══ Data provided ══

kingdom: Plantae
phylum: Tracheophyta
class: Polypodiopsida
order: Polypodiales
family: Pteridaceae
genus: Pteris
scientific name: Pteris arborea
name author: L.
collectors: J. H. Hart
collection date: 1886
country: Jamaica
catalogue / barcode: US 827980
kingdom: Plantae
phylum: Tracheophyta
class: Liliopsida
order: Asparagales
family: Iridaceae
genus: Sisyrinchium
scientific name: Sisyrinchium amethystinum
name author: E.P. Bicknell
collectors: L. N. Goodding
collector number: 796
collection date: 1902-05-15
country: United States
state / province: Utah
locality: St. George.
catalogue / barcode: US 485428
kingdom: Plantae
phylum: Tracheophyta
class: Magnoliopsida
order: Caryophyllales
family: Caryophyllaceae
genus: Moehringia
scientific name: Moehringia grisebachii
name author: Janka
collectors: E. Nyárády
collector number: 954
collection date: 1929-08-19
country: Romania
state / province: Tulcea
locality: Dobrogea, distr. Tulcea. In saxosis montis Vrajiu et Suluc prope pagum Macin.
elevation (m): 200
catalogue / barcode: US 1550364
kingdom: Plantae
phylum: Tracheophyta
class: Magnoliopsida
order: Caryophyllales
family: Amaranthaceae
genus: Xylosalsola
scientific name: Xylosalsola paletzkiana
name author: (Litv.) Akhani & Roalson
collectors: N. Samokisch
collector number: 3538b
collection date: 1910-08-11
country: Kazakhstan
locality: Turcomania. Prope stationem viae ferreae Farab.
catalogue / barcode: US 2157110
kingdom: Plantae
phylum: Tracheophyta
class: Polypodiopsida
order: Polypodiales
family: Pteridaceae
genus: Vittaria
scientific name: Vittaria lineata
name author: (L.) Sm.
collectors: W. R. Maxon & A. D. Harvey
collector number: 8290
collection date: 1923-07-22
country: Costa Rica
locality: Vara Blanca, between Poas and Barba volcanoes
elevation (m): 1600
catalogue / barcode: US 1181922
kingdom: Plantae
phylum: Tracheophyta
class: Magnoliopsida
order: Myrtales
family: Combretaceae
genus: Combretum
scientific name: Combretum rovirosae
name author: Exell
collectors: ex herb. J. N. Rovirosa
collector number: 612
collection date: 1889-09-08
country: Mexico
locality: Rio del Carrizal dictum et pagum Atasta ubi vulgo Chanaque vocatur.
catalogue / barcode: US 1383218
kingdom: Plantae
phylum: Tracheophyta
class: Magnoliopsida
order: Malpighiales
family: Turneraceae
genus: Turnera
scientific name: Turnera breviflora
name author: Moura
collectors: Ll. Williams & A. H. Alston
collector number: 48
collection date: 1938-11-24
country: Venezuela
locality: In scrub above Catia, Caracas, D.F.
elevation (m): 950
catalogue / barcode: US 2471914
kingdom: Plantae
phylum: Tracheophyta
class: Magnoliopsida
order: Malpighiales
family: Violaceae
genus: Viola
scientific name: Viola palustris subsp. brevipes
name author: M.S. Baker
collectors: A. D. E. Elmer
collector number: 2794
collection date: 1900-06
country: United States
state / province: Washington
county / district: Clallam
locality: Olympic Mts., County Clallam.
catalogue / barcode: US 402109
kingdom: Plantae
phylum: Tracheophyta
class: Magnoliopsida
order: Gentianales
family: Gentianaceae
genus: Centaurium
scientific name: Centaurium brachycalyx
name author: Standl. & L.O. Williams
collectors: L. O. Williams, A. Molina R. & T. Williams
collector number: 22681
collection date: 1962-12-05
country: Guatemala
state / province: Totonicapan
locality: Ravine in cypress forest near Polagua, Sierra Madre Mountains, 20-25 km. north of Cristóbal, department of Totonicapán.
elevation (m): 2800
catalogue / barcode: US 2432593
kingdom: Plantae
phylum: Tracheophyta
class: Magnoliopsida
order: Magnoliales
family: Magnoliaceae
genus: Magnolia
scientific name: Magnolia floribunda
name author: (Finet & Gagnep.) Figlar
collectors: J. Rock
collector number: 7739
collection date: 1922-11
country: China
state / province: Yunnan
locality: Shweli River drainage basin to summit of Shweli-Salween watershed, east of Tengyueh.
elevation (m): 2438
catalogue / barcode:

═══

Exercise objective
Put the data, everything from the line containing "scientific name: Vittaria lineata" down to the line containing "collection date: 1938-11-24", both included, into a two-column CSV with the header field and value. Give one row per line, with each value in its own quoted field and any line breaks turned into spaces.

Finished task
field,value
"scientific name:","Vittaria lineata"
"name author:","(L.) Sm."
"collectors:","W. R. Maxon & A. D. Harvey"
"collector number:","8290"
"collection date:","1923-07-22"
"country:","Costa Rica"
"locality:","Vara Blanca, between Poas and Barba volcanoes"
"elevation (m):","1600"
"catalogue / barcode:","US 1181922"
"kingdom:","Plantae"
"phylum:","Tracheophyta"
"class:","Magnoliopsida"
"order:","Myrtales"
"family:","Combretaceae"
"genus:","Combretum"
"scientific name:","Combretum rovirosae"
"name author:","Exell"
"collectors:","ex herb. J. N. Rovirosa"
"collector number:","612"
"collection date:","1889-09-08"
"country:","Mexico"
"locality:","Rio del Carrizal dictum et pagum Atasta ubi vulgo Chanaque vocatur."
"catalogue / barcode:","US 1383218"
"kingdom:","Plantae"
"phylum:","Tracheophyta"
"class:","Magnoliopsida"
"order:","Malpighiales"
"family:","Turneraceae"
"genus:","Turnera"
"scientific name:","Turnera breviflora"
"name author:","Moura"
"collectors:","Ll. Williams & A. H. Alston"
"collector number:","48"
"collection date:","1938-11-24"